A surfactant-free strategy for controllable growth of hierarchical copper oxide nanostructures

Abstract

A surfactant-free strategy for controllable growth of various hierarchical CuO nanostructures was successfully achieved through a facile, one-pot solution-phase transformation of CuxMy(OH)z (M = SO42−, Cl−, NO3− and CH3COO−) precursors method without extra heat treatment in air. The formation of CuO nanostructures here is essentially determined by the species of CuxMy(OH)z precursors. The nanoparticle aggregation with controllable shapes can be formed under different concentrations of reactants. Hierarchical CuO nanoflowers with different branched building blocks were prepared by the transformation of Cu4(SO4)(OH)6 precursors. Hierarchical CuO nanospindles and nanoplates were fabricated by the transformation of Cu2(OH)3NO3 precursors. Hierarchical CuO nanoplate assemblies and nanoplates were synthesized by the transformation of Cu7Cl4(OH)10H2O and C8H6Cu3O104H2O precursors, respectively.

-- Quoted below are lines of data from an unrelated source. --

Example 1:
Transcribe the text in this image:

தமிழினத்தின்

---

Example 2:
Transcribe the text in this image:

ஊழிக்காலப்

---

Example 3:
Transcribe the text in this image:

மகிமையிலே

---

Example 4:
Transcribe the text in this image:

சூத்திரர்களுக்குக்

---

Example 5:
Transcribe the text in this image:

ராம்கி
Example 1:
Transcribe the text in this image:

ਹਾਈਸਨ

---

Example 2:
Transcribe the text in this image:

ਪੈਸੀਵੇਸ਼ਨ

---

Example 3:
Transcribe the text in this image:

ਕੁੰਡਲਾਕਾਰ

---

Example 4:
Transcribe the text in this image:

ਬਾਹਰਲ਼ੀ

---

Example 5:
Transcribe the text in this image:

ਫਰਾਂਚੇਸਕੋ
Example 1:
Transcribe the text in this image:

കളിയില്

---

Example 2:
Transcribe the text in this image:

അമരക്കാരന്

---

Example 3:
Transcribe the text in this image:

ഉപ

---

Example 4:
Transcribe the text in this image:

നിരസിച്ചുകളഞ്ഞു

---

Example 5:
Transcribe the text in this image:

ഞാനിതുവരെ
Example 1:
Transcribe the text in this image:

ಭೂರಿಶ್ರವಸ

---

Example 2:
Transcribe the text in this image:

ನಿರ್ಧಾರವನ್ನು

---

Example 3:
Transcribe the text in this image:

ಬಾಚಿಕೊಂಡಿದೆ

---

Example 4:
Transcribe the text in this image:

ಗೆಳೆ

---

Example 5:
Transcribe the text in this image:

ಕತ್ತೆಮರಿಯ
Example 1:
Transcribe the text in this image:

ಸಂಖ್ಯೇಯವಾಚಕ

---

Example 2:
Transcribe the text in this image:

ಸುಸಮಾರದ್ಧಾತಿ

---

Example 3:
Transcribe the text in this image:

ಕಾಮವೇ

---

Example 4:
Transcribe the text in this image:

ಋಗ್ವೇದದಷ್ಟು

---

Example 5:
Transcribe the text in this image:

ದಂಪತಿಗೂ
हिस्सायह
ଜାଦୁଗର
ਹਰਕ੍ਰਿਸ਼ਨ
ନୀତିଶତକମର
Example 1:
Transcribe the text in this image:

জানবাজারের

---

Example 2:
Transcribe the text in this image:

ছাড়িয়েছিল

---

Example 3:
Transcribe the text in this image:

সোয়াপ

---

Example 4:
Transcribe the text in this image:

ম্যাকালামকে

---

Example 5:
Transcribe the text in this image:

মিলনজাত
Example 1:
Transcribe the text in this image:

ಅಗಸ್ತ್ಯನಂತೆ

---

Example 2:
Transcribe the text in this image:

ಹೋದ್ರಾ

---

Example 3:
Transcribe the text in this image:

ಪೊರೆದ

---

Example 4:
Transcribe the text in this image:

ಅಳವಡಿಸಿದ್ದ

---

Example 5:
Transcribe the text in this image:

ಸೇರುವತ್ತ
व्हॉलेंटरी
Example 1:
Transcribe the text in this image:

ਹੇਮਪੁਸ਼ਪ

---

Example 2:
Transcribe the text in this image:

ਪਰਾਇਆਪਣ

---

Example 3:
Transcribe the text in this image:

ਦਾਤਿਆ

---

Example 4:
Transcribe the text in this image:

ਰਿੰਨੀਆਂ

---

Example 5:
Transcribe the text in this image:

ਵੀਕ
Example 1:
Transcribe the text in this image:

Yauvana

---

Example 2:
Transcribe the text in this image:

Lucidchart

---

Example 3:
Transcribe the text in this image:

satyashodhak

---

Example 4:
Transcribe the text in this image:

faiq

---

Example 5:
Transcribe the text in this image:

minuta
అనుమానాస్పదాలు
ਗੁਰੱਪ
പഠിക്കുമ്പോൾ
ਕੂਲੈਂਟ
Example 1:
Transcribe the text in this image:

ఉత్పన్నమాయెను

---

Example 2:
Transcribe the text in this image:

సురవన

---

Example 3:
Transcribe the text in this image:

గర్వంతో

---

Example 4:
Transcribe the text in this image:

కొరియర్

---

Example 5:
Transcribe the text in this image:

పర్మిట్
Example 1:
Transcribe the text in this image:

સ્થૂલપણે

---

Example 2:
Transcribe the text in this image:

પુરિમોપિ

Structural and morphological evolutions were investigated by X-ray diffraction (XRD), transmission electron microscopy (TEM), high-resolution transmission electron microscopy (HRTEM), and field-emission scanning electron microscopy (FESEM). This study is of great importance in controllable synthesis of surfactant-free CuO nanostructures, because it not only enriches the family of CuO architectures but also offers a good chance to understand the nature of the solution-phase precursor transformation method for synthesizing CuO nanostructures. Significantly, it is believed that this surfactant-free solution-phase precursor-driven synthesis of nanostructures presented here might provide a green approach to design and growth other well-defined metal oxide nanostructures.